History of Architectural Conservation

In Chapter 10 – Definitions and trends, the author makes a distinction between traditional and modern conservation, while quoting Alois Riegl’s terms “Kunstwollen.” The former aims for intact message, while the latter aims for alternate concept of historicity.

He first delineates the modern aspects of heritage and conservation

Architecture and environment becomes essential in heritage conservation not only because the overall environmental setting is important for architectural artifacts, but also for recent concerns in safeguarding culutral heritage along with the conncern for nature and environent.

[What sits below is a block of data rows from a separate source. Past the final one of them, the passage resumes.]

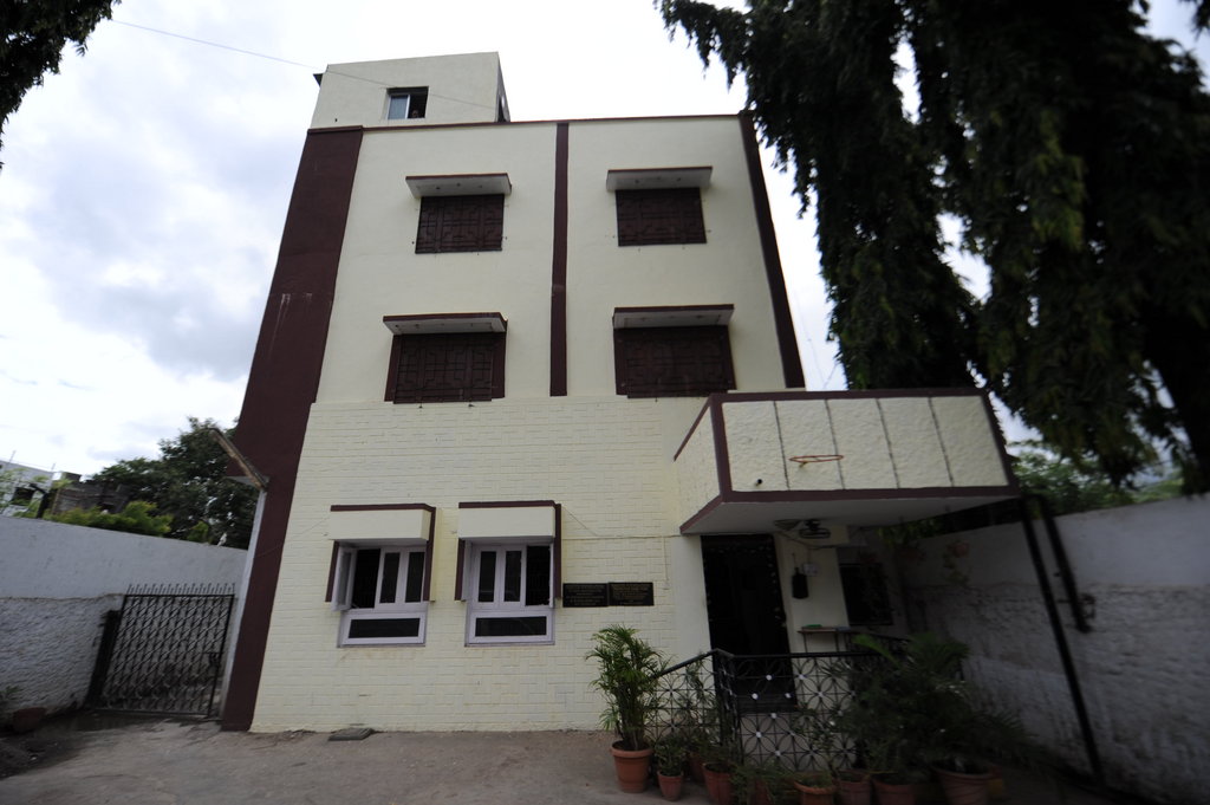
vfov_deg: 81.1
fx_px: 470
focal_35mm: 14
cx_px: 605
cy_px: 402
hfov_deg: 104.3
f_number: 2.8
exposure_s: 1/5000
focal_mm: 14
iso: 200
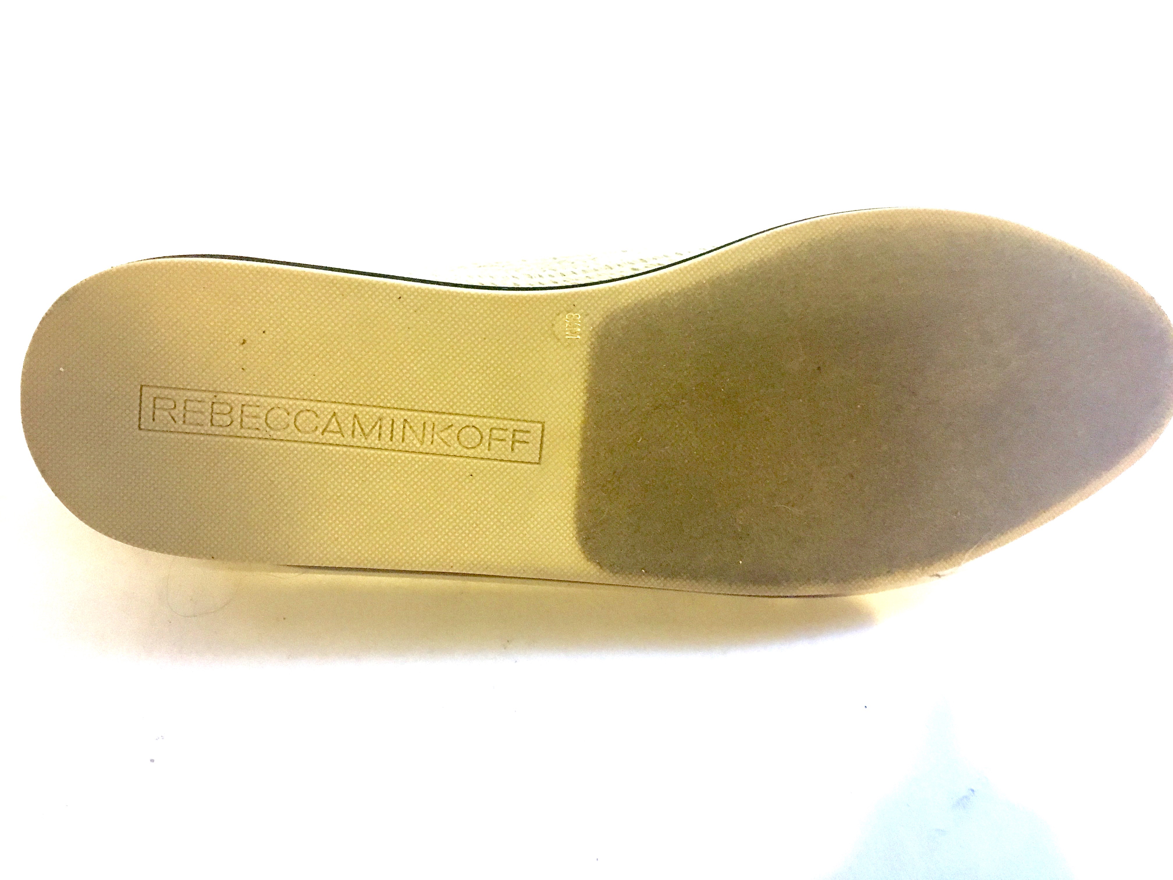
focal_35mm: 29
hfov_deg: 61.7
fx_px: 983
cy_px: 440
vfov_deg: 48.2
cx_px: 586
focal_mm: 4.15
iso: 200
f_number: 2.2
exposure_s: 1/17
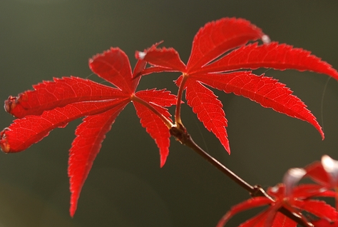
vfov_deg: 4.2
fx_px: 3095
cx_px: 220
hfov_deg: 6.2
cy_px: 111
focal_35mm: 329
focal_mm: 130
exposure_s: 1/250
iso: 100
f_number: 3.5
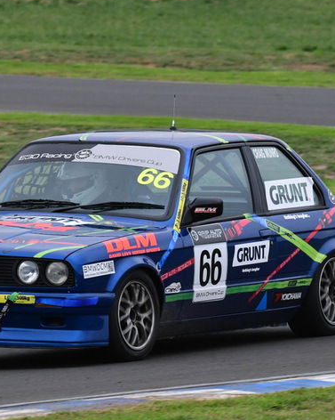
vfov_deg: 3.0
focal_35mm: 645
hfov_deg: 2.4
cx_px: 82
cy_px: 196
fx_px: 8001
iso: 2000
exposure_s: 1/640
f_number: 10
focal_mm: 270
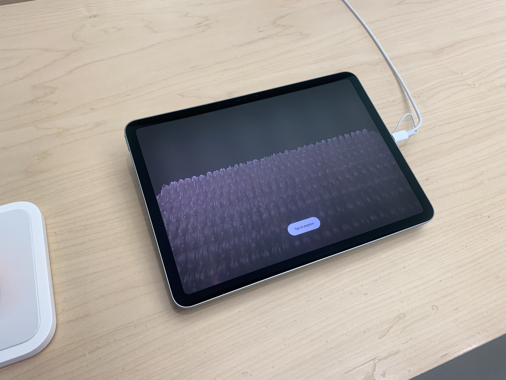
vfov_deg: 53.1
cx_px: 253
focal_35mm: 26
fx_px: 380
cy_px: 190
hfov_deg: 67.3
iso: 40
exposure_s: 1/100
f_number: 1.8
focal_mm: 4.25
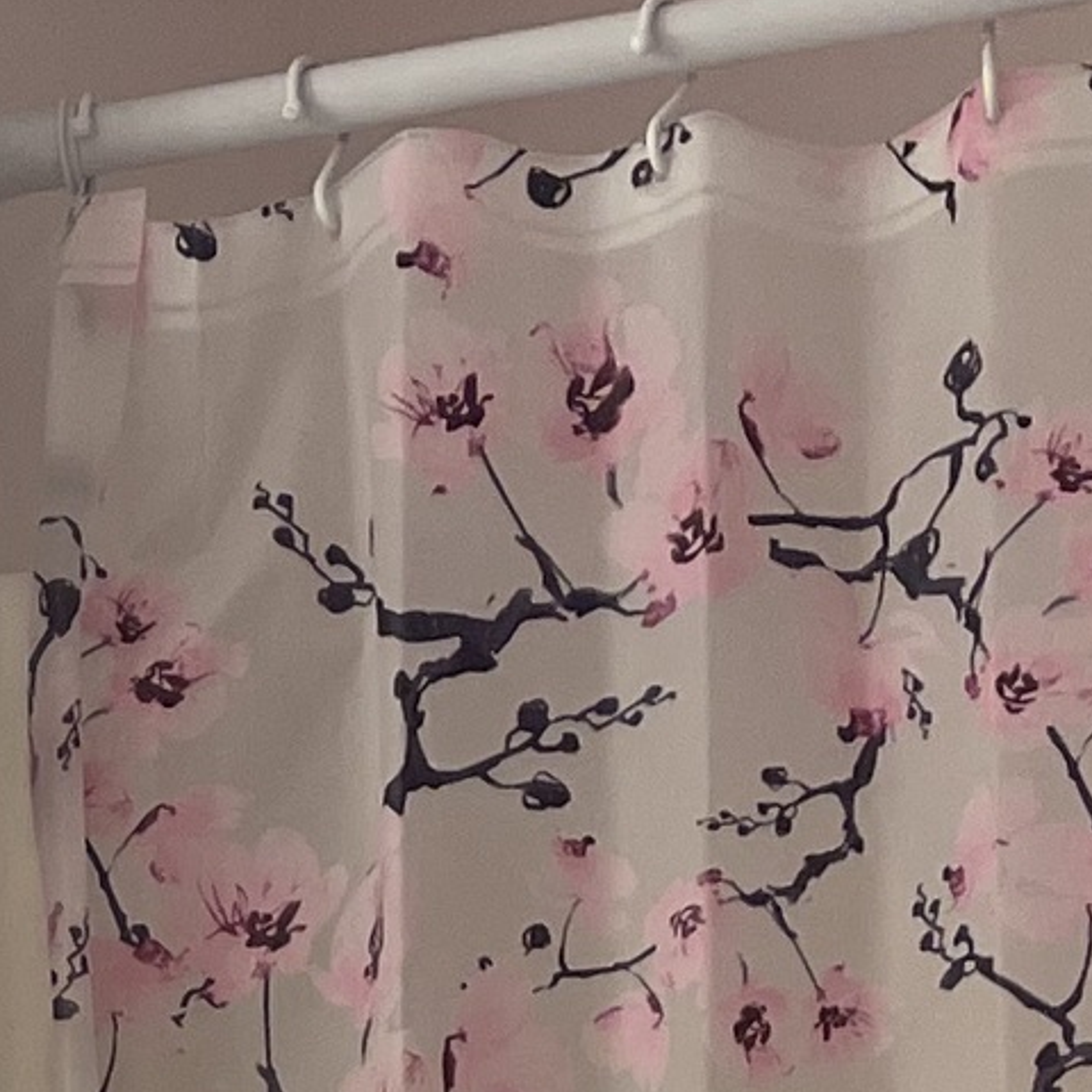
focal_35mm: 147
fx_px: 5246
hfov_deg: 11.2
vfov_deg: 10.9
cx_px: -714
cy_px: 2134
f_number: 1.6
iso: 80
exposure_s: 1/120
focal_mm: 4.2
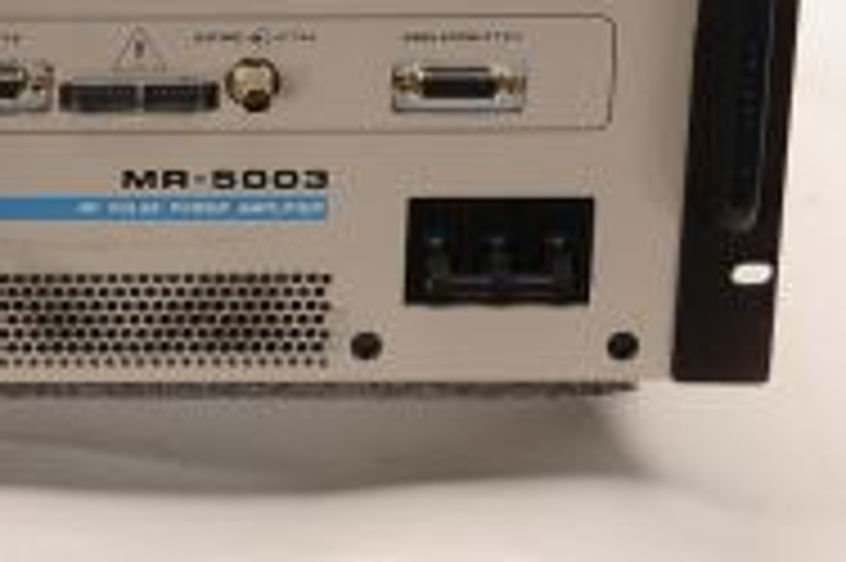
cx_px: -54
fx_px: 3757
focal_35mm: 160
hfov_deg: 12.6
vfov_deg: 8.4
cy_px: -232
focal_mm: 50
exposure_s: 1/200
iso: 320
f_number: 16
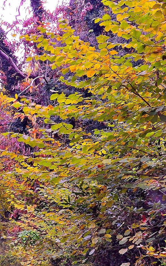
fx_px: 615
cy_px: 205
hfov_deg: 14.7
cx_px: -49
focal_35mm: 85
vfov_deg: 24.1
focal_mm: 22
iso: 400
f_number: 10
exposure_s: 2
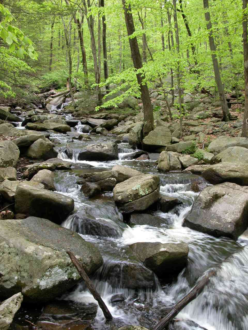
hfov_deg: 40.7
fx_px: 334
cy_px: 165
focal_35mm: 35
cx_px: 124
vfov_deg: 52.6
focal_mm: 8.9
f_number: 7.1
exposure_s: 1/18.3
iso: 100
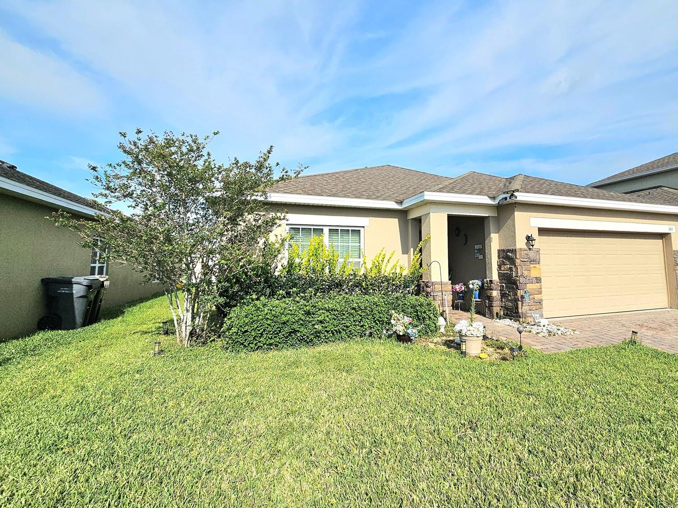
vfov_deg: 77.8
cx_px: 389
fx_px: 313
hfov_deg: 93.8
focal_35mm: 16
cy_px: 224
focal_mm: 2.2
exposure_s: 1/5000
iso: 50
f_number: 2.2
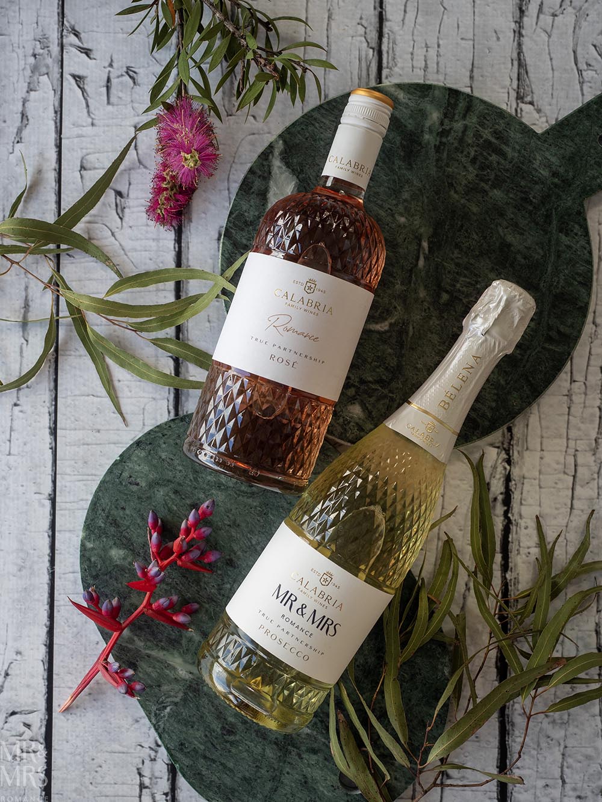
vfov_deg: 38.2
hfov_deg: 29.1
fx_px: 1159
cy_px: 401
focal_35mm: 50
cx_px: 301
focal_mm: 25
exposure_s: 1/200
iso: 200
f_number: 4
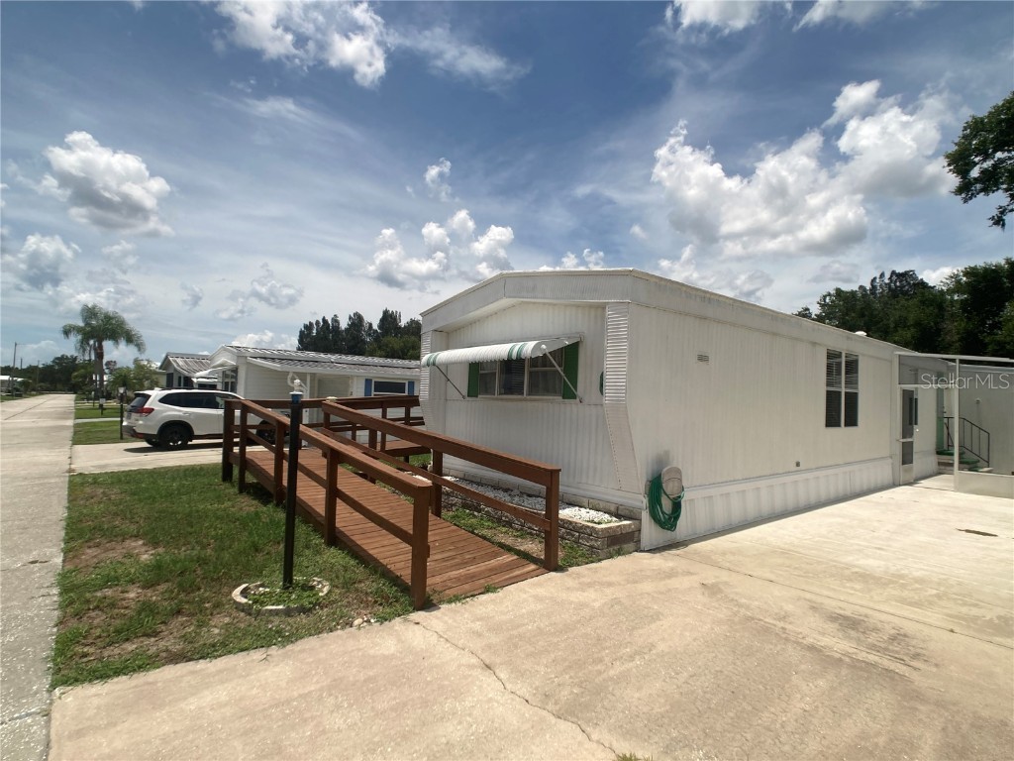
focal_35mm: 28
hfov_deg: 63.4
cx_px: 507
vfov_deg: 49.7
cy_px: 380
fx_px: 820
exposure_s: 1/4000
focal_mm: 3.99
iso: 25
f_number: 1.8
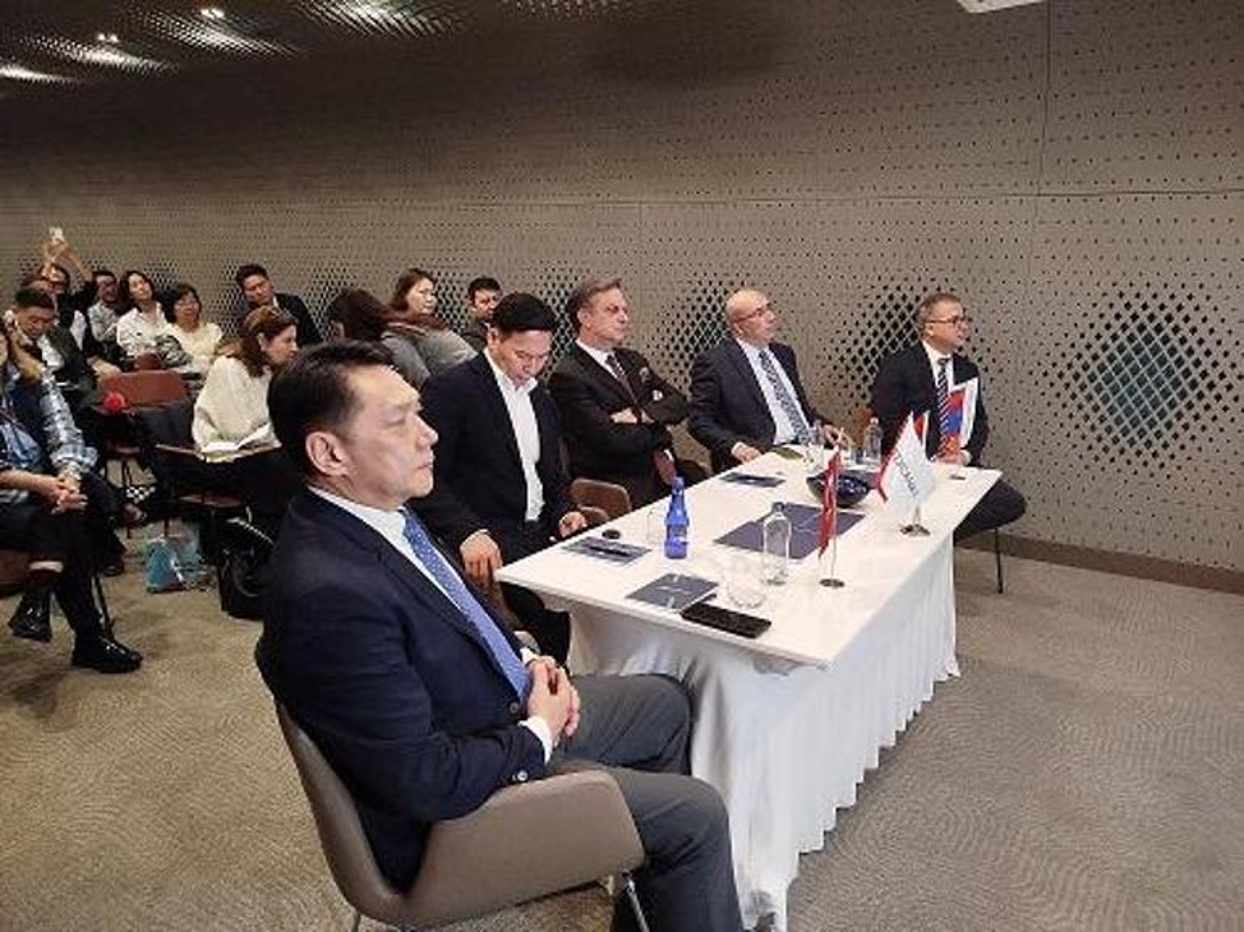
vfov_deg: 56.8
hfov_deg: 71.6
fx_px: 862
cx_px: 622
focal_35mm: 24
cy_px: 466
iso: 320
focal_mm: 5.31
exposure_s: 1/33
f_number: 1.7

UNESCO has set one of its top priorities as “Creative diversity of cultures” and certifies a growing need of education and building of know-how, and I guess it is not only for future “professionals,” but everyone. Finally, the question of historical conservation is not necessarily returning the past, but rather align with our contemporary pursuit of sustainability, or in the author’s words “… it demands courage to underake sustainable human development wihtin the reality and the potential of existing cultural, physical and environmental resources.”


Note:

The urban landscape of Hanoi has undergone many abrupt changes in its urban environment. Recently, with its administrative expansion, this process of change has been ever more speedy and has brought about discontinity inside-out as well as outside-in. In the city old core, new towers and multiple story buildings are inserted into low-rise buit fabric, including the old French villas, traditional tube houses and spiritual buildings (temples, pagodas etc.). The urban landscape of Hanoi is therefore a “mixture” of old and new buildings, as artifiacts of old and new ideologies and cultural identities. Its appeal is very “ad hoc.” Whether in the KTT or in French villas, we can see this ad hoc architecture character throughout, in the buildings’ facade of course, but also in the way space is divided and occupied by the various users.

How to harmonize between the old and new architecture in our ongoing urban development? This is a difficult question. Heritages are an component of the urban development context and have influences and relations with other urban elements. The city’s buildings and quarters represent the absorption of various cultures and the symbiosis of vietnamese culture and colonized or “imported” ones. Together they create a distinct and particular urban life.

In order to create a harmony between old architecture and new urban development, we need to consider an architectural heritage as part of the urban entity that contains it, which subjects to continuous changes. The conservation strategies, therefore, need to be synthesized from problematization processes and critical analysis of the building artifact, its surrounding and the participation of its stakeholders.